[Dataset entries]

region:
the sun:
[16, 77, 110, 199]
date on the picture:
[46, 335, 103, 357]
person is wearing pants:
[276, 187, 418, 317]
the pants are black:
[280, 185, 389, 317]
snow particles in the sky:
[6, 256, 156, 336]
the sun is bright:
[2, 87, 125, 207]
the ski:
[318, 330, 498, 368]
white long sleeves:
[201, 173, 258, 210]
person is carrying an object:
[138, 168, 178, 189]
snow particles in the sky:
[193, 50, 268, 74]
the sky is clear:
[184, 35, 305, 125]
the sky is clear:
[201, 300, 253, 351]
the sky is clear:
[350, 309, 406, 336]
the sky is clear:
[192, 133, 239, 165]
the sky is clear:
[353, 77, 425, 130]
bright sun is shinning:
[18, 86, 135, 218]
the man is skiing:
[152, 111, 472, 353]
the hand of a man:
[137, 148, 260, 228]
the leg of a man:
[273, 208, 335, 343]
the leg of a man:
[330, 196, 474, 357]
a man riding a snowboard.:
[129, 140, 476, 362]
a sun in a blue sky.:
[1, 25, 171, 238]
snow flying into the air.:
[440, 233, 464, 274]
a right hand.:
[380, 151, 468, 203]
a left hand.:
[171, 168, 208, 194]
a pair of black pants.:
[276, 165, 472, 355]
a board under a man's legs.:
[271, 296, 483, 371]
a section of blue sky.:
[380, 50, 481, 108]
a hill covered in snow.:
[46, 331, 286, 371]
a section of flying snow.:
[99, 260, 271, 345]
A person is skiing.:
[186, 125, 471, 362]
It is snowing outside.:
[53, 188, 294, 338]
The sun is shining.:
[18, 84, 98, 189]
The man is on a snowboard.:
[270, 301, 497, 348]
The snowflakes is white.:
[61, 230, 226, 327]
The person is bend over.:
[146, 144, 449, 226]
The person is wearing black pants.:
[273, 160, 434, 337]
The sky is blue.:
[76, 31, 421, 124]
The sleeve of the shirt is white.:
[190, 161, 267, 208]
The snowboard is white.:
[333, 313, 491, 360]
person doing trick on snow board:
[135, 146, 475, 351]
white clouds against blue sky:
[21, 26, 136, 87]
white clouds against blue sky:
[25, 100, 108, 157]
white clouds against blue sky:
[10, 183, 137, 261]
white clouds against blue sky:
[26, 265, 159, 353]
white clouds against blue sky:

> **The task**: Please rewrite every one of the entries above, substituting "snowflakes" for "snow particles" and keeping everything else the same.

> **Task solution**:
region:
the sun:
[16, 77, 110, 199]
date on the picture:
[46, 335, 103, 357]
person is wearing pants:
[276, 187, 418, 317]
the pants are black:
[280, 185, 389, 317]
snowflakes in the sky:
[6, 256, 156, 336]
the sun is bright:
[2, 87, 125, 207]
the ski:
[318, 330, 498, 368]
white long sleeves:
[201, 173, 258, 210]
person is carrying an object:
[138, 168, 178, 189]
snowflakes in the sky:
[193, 50, 268, 74]
the sky is clear:
[184, 35, 305, 125]
the sky is clear:
[201, 300, 253, 351]
the sky is clear:
[350, 309, 406, 336]
the sky is clear:
[192, 133, 239, 165]
the sky is clear:
[353, 77, 425, 130]
bright sun is shinning:
[18, 86, 135, 218]
the man is skiing:
[152, 111, 472, 353]
the hand of a man:
[137, 148, 260, 228]
the leg of a man:
[273, 208, 335, 343]
the leg of a man:
[330, 196, 474, 357]
a man riding a snowboard.:
[129, 140, 476, 362]
a sun in a blue sky.:
[1, 25, 171, 238]
snow flying into the air.:
[440, 233, 464, 274]
a right hand.:
[380, 151, 468, 203]
a left hand.:
[171, 168, 208, 194]
a pair of black pants.:
[276, 165, 472, 355]
a board under a man's legs.:
[271, 296, 483, 371]
a section of blue sky.:
[380, 50, 481, 108]
a hill covered in snow.:
[46, 331, 286, 371]
a section of flying snow.:
[99, 260, 271, 345]
A person is skiing.:
[186, 125, 471, 362]
It is snowing outside.:
[53, 188, 294, 338]
The sun is shining.:
[18, 84, 98, 189]
The man is on a snowboard.:
[270, 301, 497, 348]
The snowflakes is white.:
[61, 230, 226, 327]
The person is bend over.:
[146, 144, 449, 226]
The person is wearing black pants.:
[273, 160, 434, 337]
The sky is blue.:
[76, 31, 421, 124]
The sleeve of the shirt is white.:
[190, 161, 267, 208]
The snowboard is white.:
[333, 313, 491, 360]
person doing trick on snow board:
[135, 146, 475, 351]
white clouds against blue sky:
[21, 26, 136, 87]
white clouds against blue sky:
[25, 100, 108, 157]
white clouds against blue sky:
[10, 183, 137, 261]
white clouds against blue sky:
[26, 265, 159, 353]
white clouds against blue sky:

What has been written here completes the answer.